At least 34 people were killed and 17 wounded in Afghanistan on Wednesday, civilians, mostly women and children traveling by bus, who jumped on a Taliban-held mine. This drama reminds us that 18 years after the beginning of the American intervention, the war is far from over.

Indeed, whether in the form of an attack, a skirmish or a skirmish, the incidents are daily. They affect the whole country, no region is immune. The small remote villages are no more spared than the big cities, beginning with the capital Kabul which is regularly hit by explosions of car bombs. In the province, it is the artisanal mines laid by the Taliban at night on the roadside that represent a deadly trap with an extremely heavy toll, an average of ten policemen and Afghan soldiers killed every day and nearly 3,000 killed per year . But civilians also pay a huge price, unacceptable for the United Nations mission in Afghanistan. His report, published on Wednesday, lists 3,800 killed and 7,189 wounded in 2018, a record year according to his counts. In the first six months of 2019, 1,366 civilians have already been killed and 2,446 others injured. A third of these victims are children.
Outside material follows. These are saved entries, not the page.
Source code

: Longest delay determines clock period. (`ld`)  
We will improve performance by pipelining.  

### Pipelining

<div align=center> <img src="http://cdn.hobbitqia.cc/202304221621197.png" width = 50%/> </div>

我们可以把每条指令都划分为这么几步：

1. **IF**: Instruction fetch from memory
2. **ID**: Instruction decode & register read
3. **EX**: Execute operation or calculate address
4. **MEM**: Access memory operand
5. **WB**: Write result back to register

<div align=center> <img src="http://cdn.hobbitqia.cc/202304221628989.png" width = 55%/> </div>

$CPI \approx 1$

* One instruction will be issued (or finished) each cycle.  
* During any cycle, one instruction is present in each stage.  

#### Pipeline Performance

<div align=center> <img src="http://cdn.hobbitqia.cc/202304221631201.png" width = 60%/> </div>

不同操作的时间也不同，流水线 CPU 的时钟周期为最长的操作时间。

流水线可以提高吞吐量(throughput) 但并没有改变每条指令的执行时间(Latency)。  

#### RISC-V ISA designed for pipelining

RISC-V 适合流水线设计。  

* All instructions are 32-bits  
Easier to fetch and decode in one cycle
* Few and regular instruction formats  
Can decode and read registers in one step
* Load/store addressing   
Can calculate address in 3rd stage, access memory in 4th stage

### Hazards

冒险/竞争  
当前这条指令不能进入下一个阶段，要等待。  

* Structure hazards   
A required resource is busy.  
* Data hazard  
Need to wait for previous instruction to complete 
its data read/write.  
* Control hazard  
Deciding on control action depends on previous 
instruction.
Killed indiscriminately by both sides?

This is the drama! Civilians are literally caught between two fires in this insurrectional war without a real front line. The Taliban most often avoid direct confrontation, multiplying the trapping, the attacks or the assassination. To limit their losses, Afghan security forces also prefer shelling with helicopters or artillery. A strategy that is modeled on those of American troops since the United States still has 14,000 men on site, even if they are practically no longer engaged at the front and provide mainly training and support to the Afghan military. In this type of remote combat, collateral damage increases almost mechanically.

The only hope for Afghan civilians today lies in the negotiation process between the Americans and the Taliban?

Yes, yes. But, as we can see, at this stage the ongoing discussions have not brought down the violence. Recall that a car bomb attack ravaged a school in the city of Ghazni at the same time that were held in Qatar last talks on July 7 and 8 last. So indeed, a new round of talks is to take place in Doha in the coming days. The US negotiator is rather confident knowing that Donald Trump would withdraw his troops from Afghanistan before the 2020 presidential campaign and that this departure is the main requirement of the Taliban to open a direct dialogue with the Afghan authorities in Oslo, Norway. Only then can we hope for a return, an end to the fighting and a return to peace, if a solution is found between Afghans.